Once we start talking about word meanings in set-theoretic terms, we can use Venn diagram-style visualisations of classic meaning relations. Let’s limit ourselves to words that denote sets of entities, more specifically, nouns and adjectives.

Synonyms – words that mean more or less the same thing – in our terms, pick out sets of entities that completely or almost coincide. Example: chance and opportunity.
Hyponyms and hypernyms stand in proper subset-superset relation with each other. Dog is a hypernym of spaniel, spaniel is a hyponym of dog.
Antonyms are two words with opposite meanings. In terms of sets of entities, it means that the corresponding sets do not overlap: there’s no entity that’s simultaneously hot and cold.
Words that don’t bear any semantic relation to each other might denote sets that don’t overlap at all, such as chair and capital, or they might partially overlap, such as man and teacher: there are teachers that are men, there are men that are teachers, there are teachers that are not men and there are men that are not teachers.
Lexical ambiguity is not really an example of a semantic relation between two words, it’s practically the opposite – one word that has two different sets of entities of its denotation.

Wait, this doesn’t really make much sense – what we said above does not allow us to distinguish between antonyms and one type of semantic unrelatedness, and also how do we find the two sets in what an ambiguous word denotes to make sure they are different enough from each other in order to count the word as ambiguous? Fair enough, the simple set-theoretic description is not sufficient to make these distinctions. For example, antonyms are supposed to have meanings that are very far from each other – but working with just sets in a way that we do does not give rise to distances. Something else has to be added to the toolbox. We will not be doing this now, and these pictures above remain illustrations, not definitions.

[Data extracted from a collection]
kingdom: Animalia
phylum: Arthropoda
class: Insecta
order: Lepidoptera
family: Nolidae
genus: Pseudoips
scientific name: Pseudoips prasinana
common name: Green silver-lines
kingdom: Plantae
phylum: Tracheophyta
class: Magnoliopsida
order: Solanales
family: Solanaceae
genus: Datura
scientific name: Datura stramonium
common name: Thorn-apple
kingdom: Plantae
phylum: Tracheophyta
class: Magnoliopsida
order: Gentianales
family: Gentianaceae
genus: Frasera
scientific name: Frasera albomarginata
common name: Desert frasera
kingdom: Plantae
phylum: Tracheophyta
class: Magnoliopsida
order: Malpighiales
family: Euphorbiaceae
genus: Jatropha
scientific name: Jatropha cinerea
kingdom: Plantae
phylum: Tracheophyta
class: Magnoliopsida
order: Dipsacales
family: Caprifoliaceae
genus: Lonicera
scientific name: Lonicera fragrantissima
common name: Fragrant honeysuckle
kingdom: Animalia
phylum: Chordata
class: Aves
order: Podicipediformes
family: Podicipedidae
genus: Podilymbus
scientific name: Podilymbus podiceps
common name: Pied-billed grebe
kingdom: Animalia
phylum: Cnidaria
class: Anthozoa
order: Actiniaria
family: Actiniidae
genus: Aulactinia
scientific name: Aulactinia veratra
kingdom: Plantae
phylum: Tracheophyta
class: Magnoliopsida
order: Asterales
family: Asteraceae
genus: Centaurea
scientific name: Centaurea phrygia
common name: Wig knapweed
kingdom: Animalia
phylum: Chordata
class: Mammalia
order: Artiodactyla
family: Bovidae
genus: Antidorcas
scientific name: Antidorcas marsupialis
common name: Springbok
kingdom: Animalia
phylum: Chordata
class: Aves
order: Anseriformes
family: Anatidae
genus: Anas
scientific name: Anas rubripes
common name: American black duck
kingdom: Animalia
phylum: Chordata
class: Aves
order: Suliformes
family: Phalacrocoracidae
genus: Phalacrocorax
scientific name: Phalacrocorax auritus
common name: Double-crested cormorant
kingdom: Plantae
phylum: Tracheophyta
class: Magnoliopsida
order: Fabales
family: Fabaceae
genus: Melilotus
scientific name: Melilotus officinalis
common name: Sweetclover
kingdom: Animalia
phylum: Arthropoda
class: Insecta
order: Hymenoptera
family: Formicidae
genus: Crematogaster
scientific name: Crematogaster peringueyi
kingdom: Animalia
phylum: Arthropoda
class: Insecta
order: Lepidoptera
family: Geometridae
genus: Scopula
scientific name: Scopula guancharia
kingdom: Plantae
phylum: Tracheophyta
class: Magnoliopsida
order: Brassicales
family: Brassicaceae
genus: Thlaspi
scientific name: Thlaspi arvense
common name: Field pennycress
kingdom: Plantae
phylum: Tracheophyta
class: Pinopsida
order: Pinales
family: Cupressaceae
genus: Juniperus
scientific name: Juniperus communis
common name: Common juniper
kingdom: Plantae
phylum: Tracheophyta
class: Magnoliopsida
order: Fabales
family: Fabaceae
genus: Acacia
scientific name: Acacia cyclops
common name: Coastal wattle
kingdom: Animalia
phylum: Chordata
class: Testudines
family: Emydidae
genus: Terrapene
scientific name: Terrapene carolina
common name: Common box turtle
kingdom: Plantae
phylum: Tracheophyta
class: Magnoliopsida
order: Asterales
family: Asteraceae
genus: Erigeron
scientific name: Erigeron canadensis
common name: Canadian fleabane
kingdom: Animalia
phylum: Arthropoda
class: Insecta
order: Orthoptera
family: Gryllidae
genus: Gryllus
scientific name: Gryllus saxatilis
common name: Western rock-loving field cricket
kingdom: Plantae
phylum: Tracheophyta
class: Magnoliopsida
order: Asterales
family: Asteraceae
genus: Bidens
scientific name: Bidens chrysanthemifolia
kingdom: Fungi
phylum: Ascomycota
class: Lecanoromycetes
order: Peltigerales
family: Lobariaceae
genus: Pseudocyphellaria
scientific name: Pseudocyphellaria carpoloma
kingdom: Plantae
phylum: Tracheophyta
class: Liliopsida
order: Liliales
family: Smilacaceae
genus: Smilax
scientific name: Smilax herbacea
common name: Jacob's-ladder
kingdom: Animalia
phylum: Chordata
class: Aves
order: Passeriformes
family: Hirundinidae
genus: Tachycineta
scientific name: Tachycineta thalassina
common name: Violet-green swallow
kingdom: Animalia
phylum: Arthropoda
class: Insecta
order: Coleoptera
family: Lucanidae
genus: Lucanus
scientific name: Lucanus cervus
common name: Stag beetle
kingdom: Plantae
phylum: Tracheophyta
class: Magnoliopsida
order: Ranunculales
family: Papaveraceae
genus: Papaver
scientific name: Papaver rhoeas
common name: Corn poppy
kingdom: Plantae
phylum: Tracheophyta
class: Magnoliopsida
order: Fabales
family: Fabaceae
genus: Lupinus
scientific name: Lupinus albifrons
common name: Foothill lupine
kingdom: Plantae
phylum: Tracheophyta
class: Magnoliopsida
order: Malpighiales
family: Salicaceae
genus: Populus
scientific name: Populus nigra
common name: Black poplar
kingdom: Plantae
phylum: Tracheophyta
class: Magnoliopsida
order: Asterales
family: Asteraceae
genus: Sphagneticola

Requirements:
1. In the passage on word meanings as sets, which two words are given as an example of synonyms?
2. Write the next part of the passage on word meanings as sets, beginning after its final sentence.

Answer list:
1. Chance and opportunity.

2.
Semantic composition#

Finally, let’s connect the meaning of larger linguistic expressions to that of smaller ones, words. The guiding idea of this connection is the idea of compositionality:

Important notion

The meaning of an expression is compositional if it can be calculated based on the meaning of its smaller parts and the way they are put together.

Compositionality is a principle (language is fundamentally compositional), but also a goal – linguists try their best to put together semantic analyses that are as compositional as possible. For some cases it’s easier, for other cases it’s harder, but in some core cases it’s kind of obvious. Let’s take our running example Acciuga is a dog. We know the meaning of two main words here – Acciuga is an entity, dog is a set of entities. Now, these words are combined in this sentence with a is-a construction that turns these two word meanings into a sentence meaning – namely, if the entity (Acciuga) is a member of the set (set of all dogs), the sentence is true, otherwise false:

This is semantic composition of two meanings, where one is an entity and the other is a set of entities. What if we need to combine two sets? Here is an example: a noun phrase consisting of an adjective and noun, say, wooden mammal. The meaning of this resulting phrase is a set of entities such that each of them is both wooden and a mammal (maybe the intersection should in fact be empty..) – so, the combination of these two meanings is set intersection:

These examples show that syntax and semantics go hand in hand, if we take compositionality seriously: composition of meanings follows syntactic composition of the phrase. Semantic rules apply where syntax puts two words together. This explains the nature of structural ambiguity that we saw last week, recall the example They see a cat with the telescope: there are two possible structures this sentence can be associated with, which also correspond to two different meanings – because the meanings are built off of syntactic structure.

NB!

Syntax and semantics go hand in hand, but they are not the same thing: a sentence can be syntactically well-formed but semantically deviant. The classic example of such sentence is Noam Chomsky’s Colorless green ideas sleep furiously, which is grammatical, but means something pretty weird.

But maybe better examples of semantic deviance accompanied by syntactic well-formedness are sentences like The student is numerous or something like More people have been to New York than John did. Colorless green ideas sleeping furiously is just a very weird and unlikely kind of situation – but the very fact that there are so many pictures visualizing what this might look like kind of suggest that in some remote possible world this could be true. These othe two examples, however, push this weirdness to the limit.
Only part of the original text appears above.